At the bottom of it all, is the fact that your nanny has a reasonable goal for your child (to eat the real, healthy food that is offered), she has a reasonable boundary for herself as a nanny (she is not comfortable feeding a child a diet full of food she feels is not healthy or safe long-term), and she has communicated both of those to you respectfully. It is up to you to figure out whether you want to work with her on this or find someone else who will feed your child whatever you want them to feed her.
Anonymous
Two issues here. Your daughter's eating issues. Second, the care that you want for your daughter being affected because your nanny doesn't want her son to see what another child eats.

Two separate issues.

Rest assured that her concerns for your daughters healthy eating habit is about #213134332432 on her list of concerns. You can tell because she offers the food when her son is sleeping.

When she says "if this is a problem you can find another nanny" it means "take it over leave it," definitely not "i'll put my job on the line because your daughter's eating habit is so important to me."
Anonymous
My child has eating issues. They stem from a health probeoem when she was 20 months. Prior to that she was a great eater. We have consulted professionals. We have only offered “healthy” food to the point that she gags and chokes trying to eat it because she is hungry. She also dropped too much weight so after consulting professionals, we accepted that she needed to focus on her short list of foods. So that is my perspective coming into this. Children need calories to grow and develop and there comes a point where that must be the priority.

I would be furious with a nanny who wouldn’t feed my child what I instructed because of her own child being present. It shows she is absolutely unqualified to do her job with her child present.
Anonymous
Anonymous wrote:My child has eating issues. They stem from a health probeoem when she was 20 months. Prior to that she was a great eater. We have consulted professionals. We have only offered “healthy” food to the point that she gags and chokes trying to eat it because she is hungry. She also dropped too much weight so after consulting professionals, we accepted that she needed to focus on her short list of foods. So that is my perspective coming into this. Children need calories to grow and develop and there comes a point where that must be the priority.

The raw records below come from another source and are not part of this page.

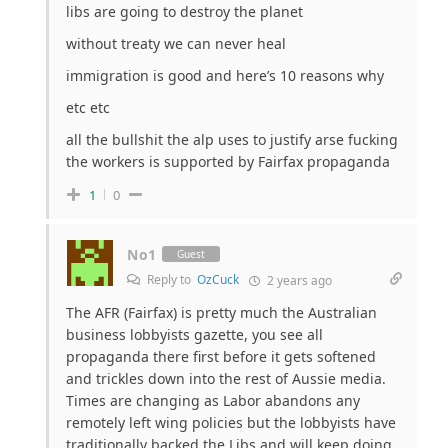
libs are going to destroy the planet
without treaty we can never heal
immigration is good and here’s 10 reasons why
etc etc
all the bullshit the alp uses to justify arse fucking
the workers is supported by Fairfax propaganda
1
0
No1
Guest
Reply to
OzCuck
2 years ago
The AFR (Fairfax) is pretty much the Australian
business lobbyists gazette, you see all
propaganda there first before it gets softened
and trickles down into the rest of Aussie media.
Times are changing as Labor abandons any
remotely left wing policies but the lobbyists have
traditionally backed the Libs and will keep doing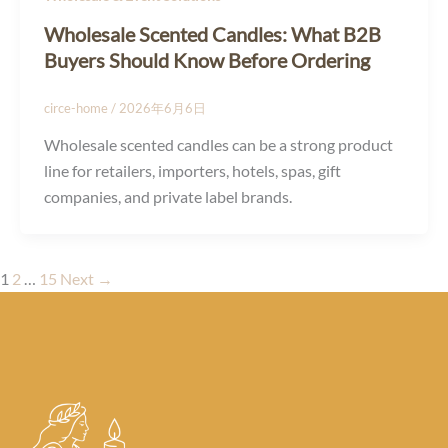
Wholesale Scented Candles: What B2B
Buyers Should Know Before Ordering
circe-home
/
2026年6月6日
Wholesale scented candles can be a strong product
line for retailers, importers, hotels, spas, gift
companies, and private label brands.
1
2
…
15
Next
→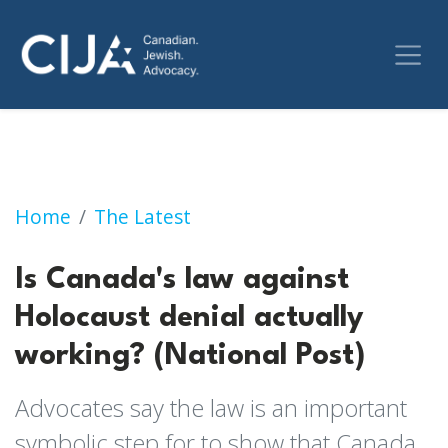
Is Canada's law against Holocaust denial actu
Home
The Latest
Is Canada's law against
Holocaust denial actually
working? (National Post)
Advocates say the law is an important
symbolic step for to show that Canada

I would be furious with a nanny who wouldn’t feed my child what I instructed because of her own child being present. It shows she is absolutely unqualified to do her job with her child present.

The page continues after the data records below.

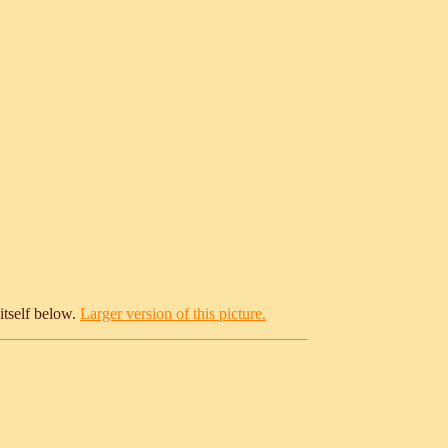
itself below.
Larger version of this picture.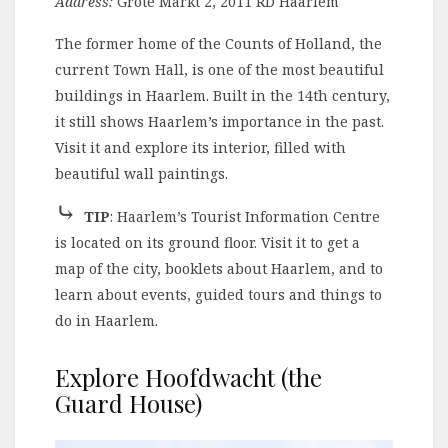
Address:
Grote Markt 2, 2011 RD Haarlem
The former home of the Counts of Holland, the
current Town Hall, is one of the most beautiful
buildings in Haarlem. Built in the 14th century,
it still shows Haarlem’s importance in the past.
Visit it and explore its interior, filled with
beautiful wall paintings.
⤷
TIP
: Haarlem’s Tourist Information Centre
is located on its ground floor. Visit it to get a
map of the city, booklets about Haarlem, and to
learn about events, guided tours and things to
do in Haarlem.
Explore Hoofdwacht (the
Guard House)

But your kid has an actual medical issue. That experience is very different from someone like the OP who has a standard-issue picky toddler.

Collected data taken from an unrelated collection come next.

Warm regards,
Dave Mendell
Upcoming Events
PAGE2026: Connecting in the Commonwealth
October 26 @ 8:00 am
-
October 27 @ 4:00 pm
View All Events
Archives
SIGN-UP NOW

I am a nanny with no kids of my own, but I would absolutely give notice if it was required that I feed kids junk food regularly. I care for two toddlers and they both eat whole grains, lots of roast and raw veggies, beans and lentils, brown rice, every kind of fruit, eggs and roast chicken or baked fish. It is very possible for kids to be happy with this diet if they a) have a caregiver to is dedicated to it and b) don’t have any medical issues that make eating impossible. OP, what and how much is your kid actually eating for the nanny during meals? Does she track it for you? My nanny kids eat more/better for me than for parents because I have more time to sit and focus on helping them try new things. You might be surprised that your daughter is actually eating things that she wouldn’t for you because the expectations and environment are different.